HTTP Headers

Every WWW connection is in a sense delayed by its accompanying HTTP headers. Some of these headers are necessary. Others aren't.

For example:

HTTP/1.1 200 OK
Date: Thu, 19 Sep 2002 17:30:05 GMT
Server: Apache/1.3.26 (Unix)
Last-Modified: Wed, 18 Sep 2002 01:48:31 GMT
Accept-Ranges: bytes
Content-Length: 13310
Connection: close
Content-Type: text/html

The response starts with a line similar to HTTP/1.1 200 OK, and then specifies additional lines of information in the format Name: value (name colon value). Order and case do not matter.

Server: Server software, e.g., Apache/1.3.26 (Unix). It is either bragging, or a security weakness--I'm afraid both. Do not use it.
Date: Server time, e.g., Thu, 19 Sep 2002 17:30:05 GMT. Necessary for every transaction involving dates, because the client must know this value in order for other dates to make sense.
Content-Length: Specifies byte-length of response, e.g., 1024. Very important. In all possible cases this should be specified.
Accept-Ranges: Partial request methods, e.g., "bytes." Very stupid. Nothing else except for bytes makes sense.
Last-Modified: Date of last file modification. Very useful. Allows clients to intelligently cache documents. Far better than relying on server logic with "Only-If-Modified," etc.
Set-Cookie: Returns a semicolon-separated cookie for the domain, e.g., colors=blue; path=/. Can be useful. Ridiculous when cookies extend beyond an ordinary screen width.
Connection: Type of connection maintenance, e.g., close. Persistent (open) connections allow the connection to be reused, saving considerable time. Poor designs may be unable to implement this feature. Defaults to open (with HTTP/1.1), which is better. As its only present use is to indicate "close," it is a rather dumb-headed header (no pun intended).
Content-Type: Kind of media, e.g., text/html. Basic to the operation of web browsers, which must display varying media types appropriately (e.g., an image or a web page). Only a few kinds are well supported without plug-ins, and accuracy is not guaranteed. Often defaults to text/plain.

Headers are abused far too much, and far too many exist. If I had to supply a boilerplate set of headers, I would use only Content-Type, Content-Length, Date, and Last-Modified. The rest should always make sense; if implicitness creates confusion, a mistake is being made.

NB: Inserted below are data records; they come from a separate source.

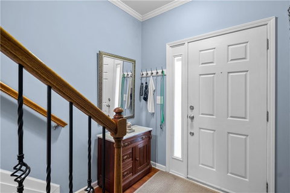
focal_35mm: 17
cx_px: 145
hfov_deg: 93.3
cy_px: 96
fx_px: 137
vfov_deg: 70.4
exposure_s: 1.1
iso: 400
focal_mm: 11
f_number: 8
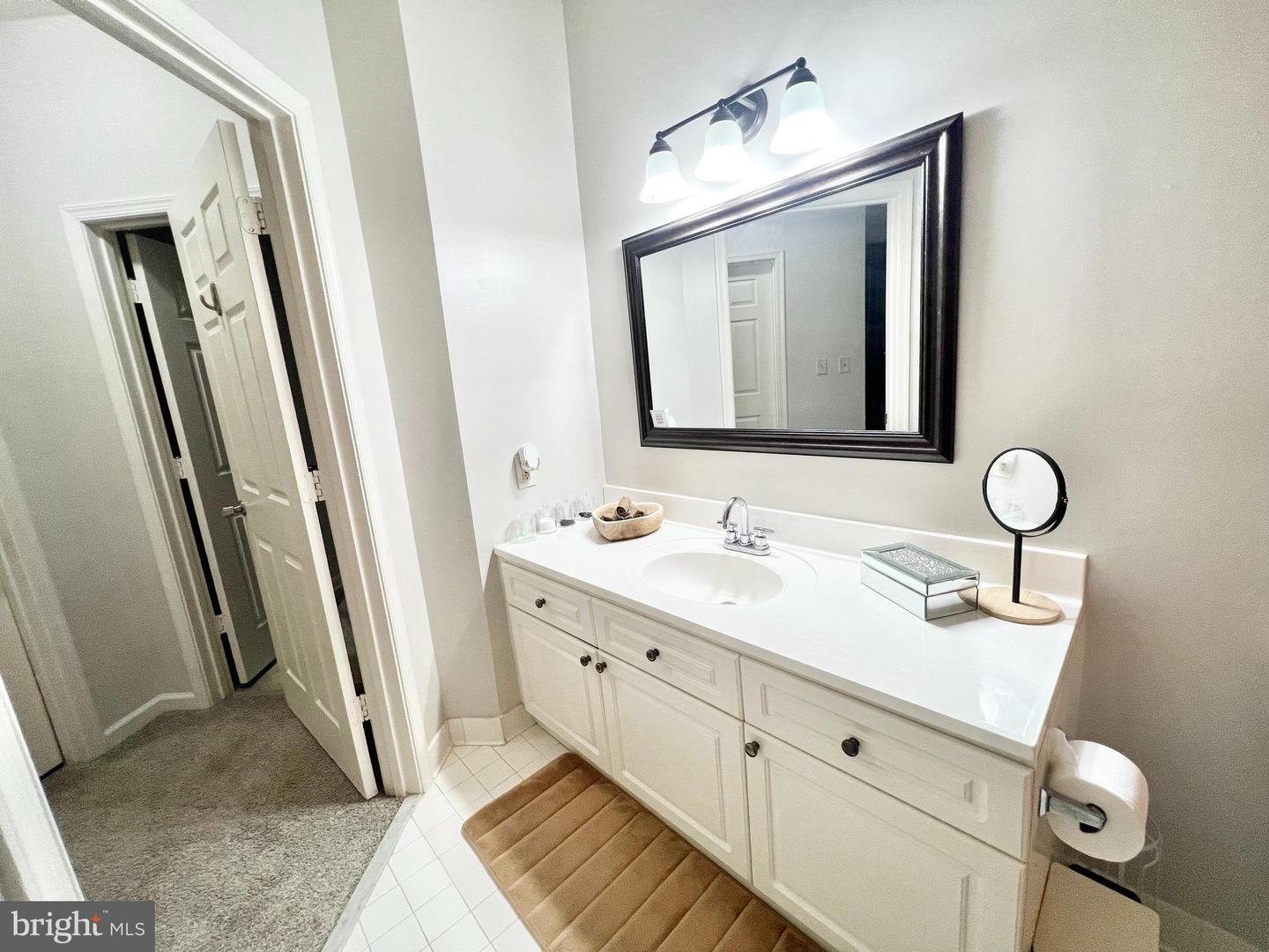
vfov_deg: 89.9
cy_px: 476
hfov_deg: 106.2
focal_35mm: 13
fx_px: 477
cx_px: 634
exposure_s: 1/120
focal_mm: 1.57
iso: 80
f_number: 1.8
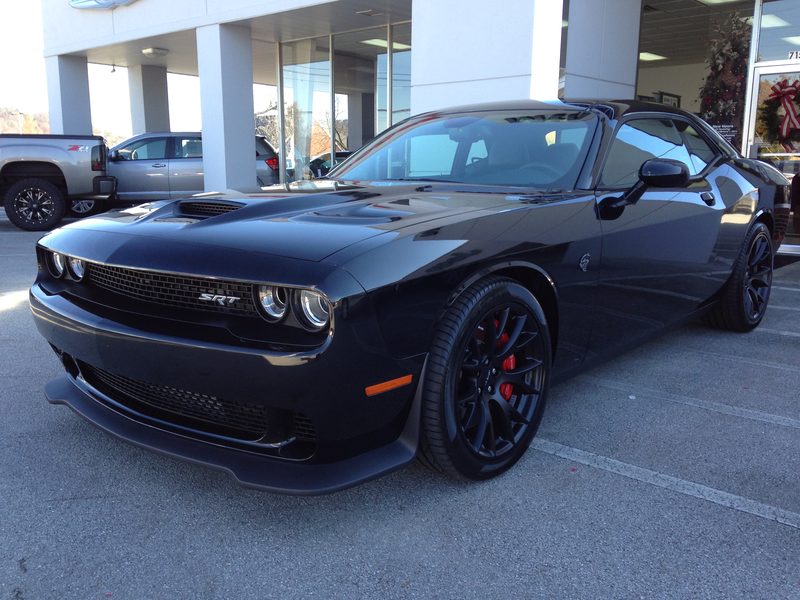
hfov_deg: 55.4
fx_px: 763
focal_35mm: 33
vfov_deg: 42.9
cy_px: 300
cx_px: 400
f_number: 2.4
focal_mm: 4.12
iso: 50
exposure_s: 1/158
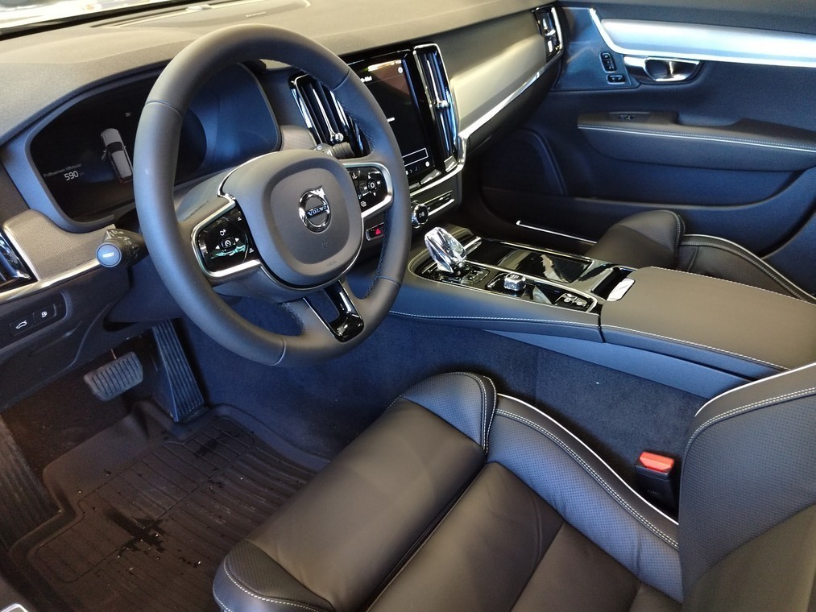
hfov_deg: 61.7
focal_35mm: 29
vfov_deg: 48.2
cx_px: 408
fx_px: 684
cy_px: 306
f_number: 1.9
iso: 4440
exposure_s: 1/33.3
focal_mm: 5.52
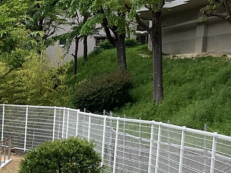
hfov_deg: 15.3
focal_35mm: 115
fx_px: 767
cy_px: 208
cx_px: -153
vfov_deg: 12.6
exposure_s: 1/450
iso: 25
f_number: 2.4
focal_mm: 3.3
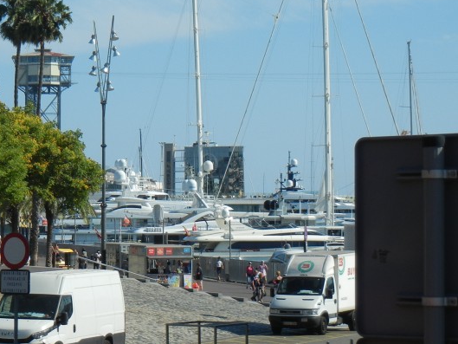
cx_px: 31
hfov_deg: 13.1
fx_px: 1972
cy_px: 134
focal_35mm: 149
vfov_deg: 10.0
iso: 160
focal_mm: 13.9
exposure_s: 1/347
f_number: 8.6
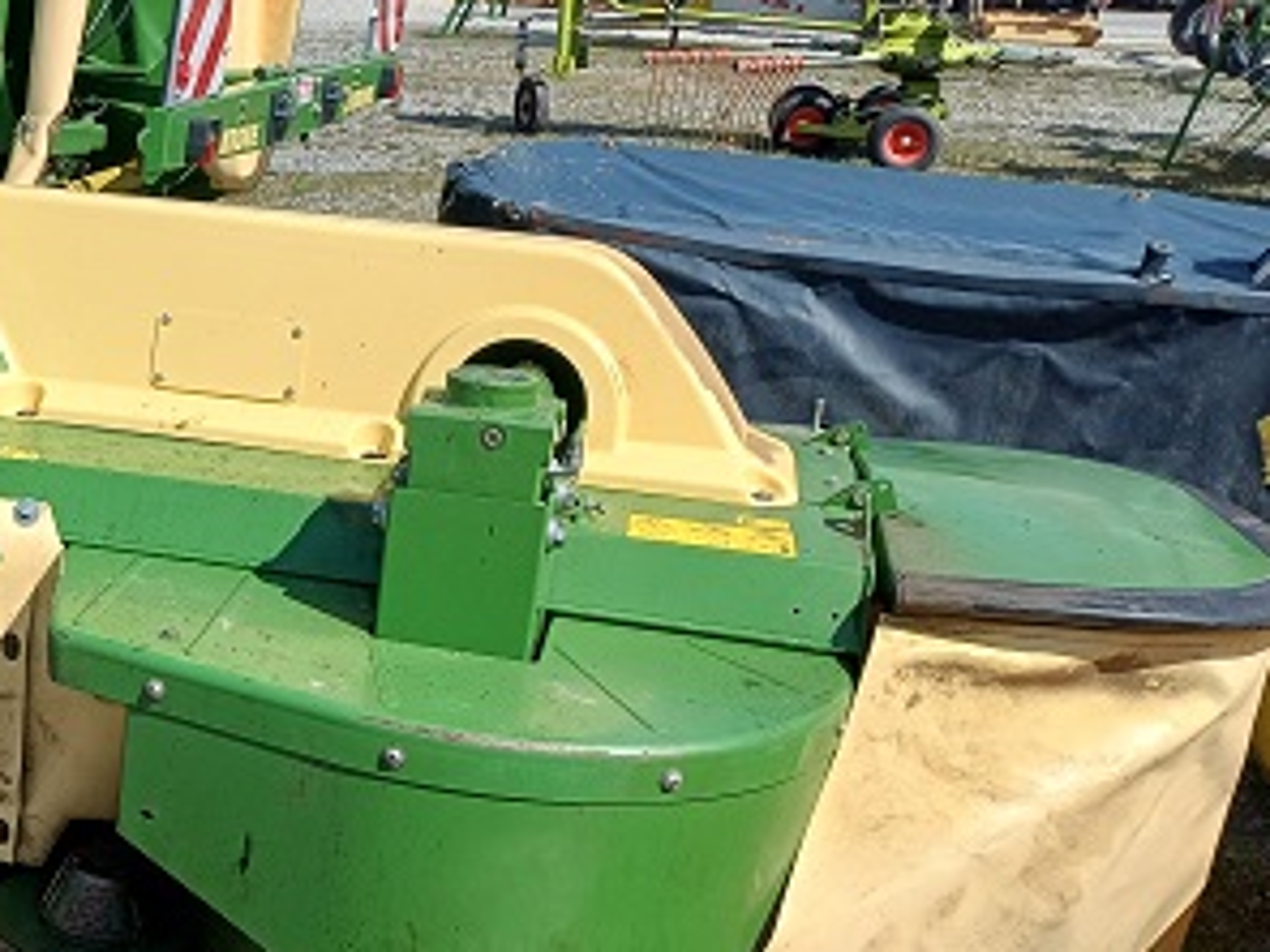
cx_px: -34
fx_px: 1981
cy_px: 682
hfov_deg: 32.4
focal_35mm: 54
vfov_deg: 26.8
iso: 50
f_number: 1.8
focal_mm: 4.65
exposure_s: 1/1460
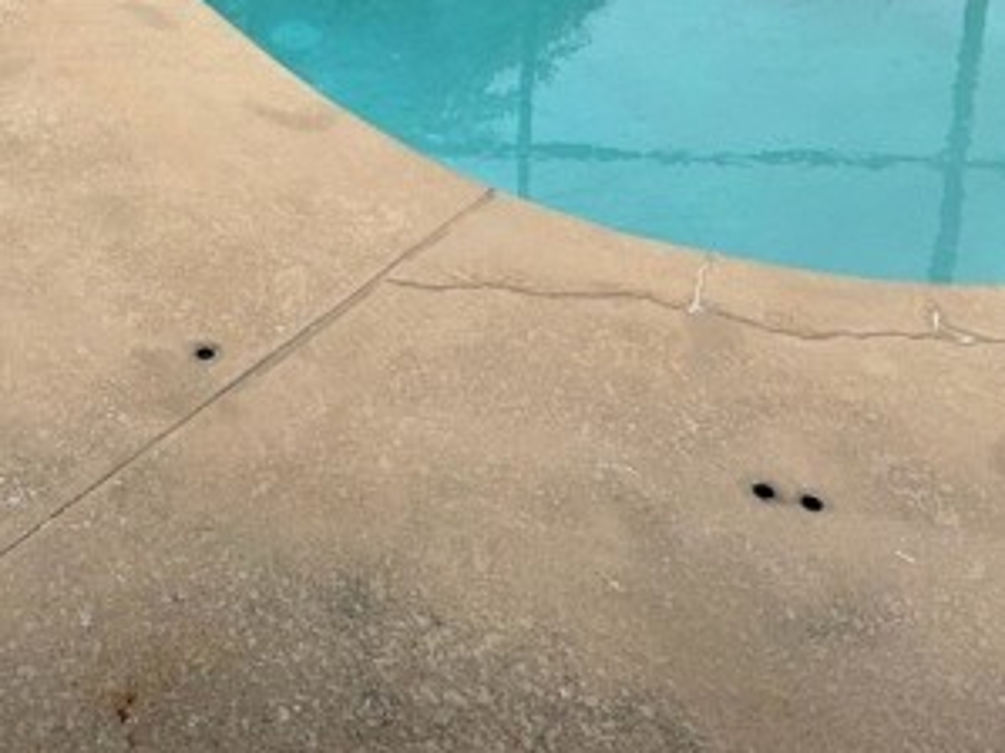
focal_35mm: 48
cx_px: 188
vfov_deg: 26.3
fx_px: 1393
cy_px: -188
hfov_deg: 38.1
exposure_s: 1/1178
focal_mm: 2.22
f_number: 2.2
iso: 32
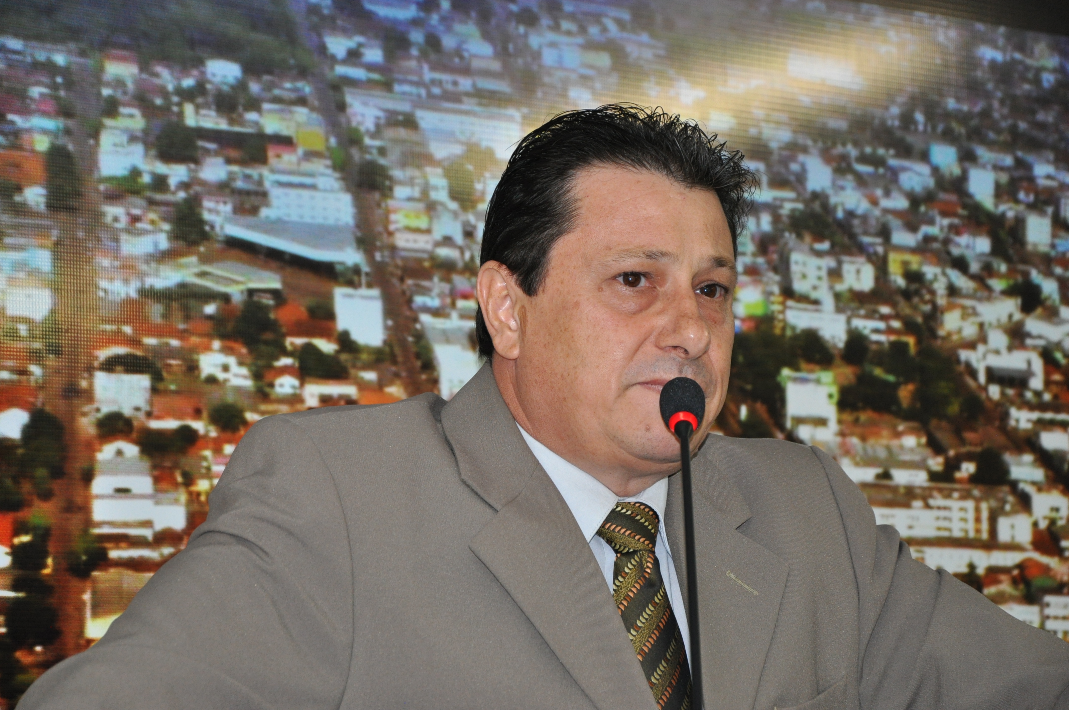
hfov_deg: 15.2
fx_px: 4004
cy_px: 355
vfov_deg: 10.1
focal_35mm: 135
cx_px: 534
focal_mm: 90
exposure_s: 1/60
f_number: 5.6
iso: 800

Lines are separated by CRLF; however, it is my persuasion that this must be replaced by LF alone, the sooner the better. See my modified version of publicfile.

5-17-03: I recommend the adoption of a Redistribute header in either HTTP or UAR for distributed service. Essentially the concept is that once numerous copies of a resource exist, there is no need for the same single server to supply all further copies. If another server intends to provide some access to its own downloaded copy of a file, then it may so indicate to another server with the Redistribute: [URL] header (or redistribute:url in UAR) accompanying its request. Once any server supplying a resource knows of another server, it may at its discretion supply a Location: URL header in response to some requests above its capacity to respond. A distribution server may require a server indicating the Redistribute header to also supply the MD5 sum of the resource to guarantee its validity (by comparison with the server's own master copy) before adding its URL to its list of possible redistributor addresses.

I suggest that in the short-to-mid-term it may be extremely helpful for the majority of small resources to also be redistributed in this manner to all internet-connected computers while they maintain the same server connection. That is, a server just having provided a 21-KB GIF file to a certain client should expect that the client supply its IP address and a cache resource, e.g., Local: IP.addr/cache.id. The server would reply to future responses from that client for the resource by the negotiation Location: IP.addr/cache.id, from which the client would use its own cache. This would aid the present cache-negotiation techniques. Obviously, if a resource changed, then the server may release the new resource based on the information it knew from the cache-date it previously stored regarding that particular client's request. Also, network caching servers may with their request supply a Redistribute header in place of the Local header, and then the original server may refer future clients to them directly, thus balancing the load soon after a resource is first available.

Much of this negotiation work can be implemented in a small prolog to a present HTTP request-response implementation.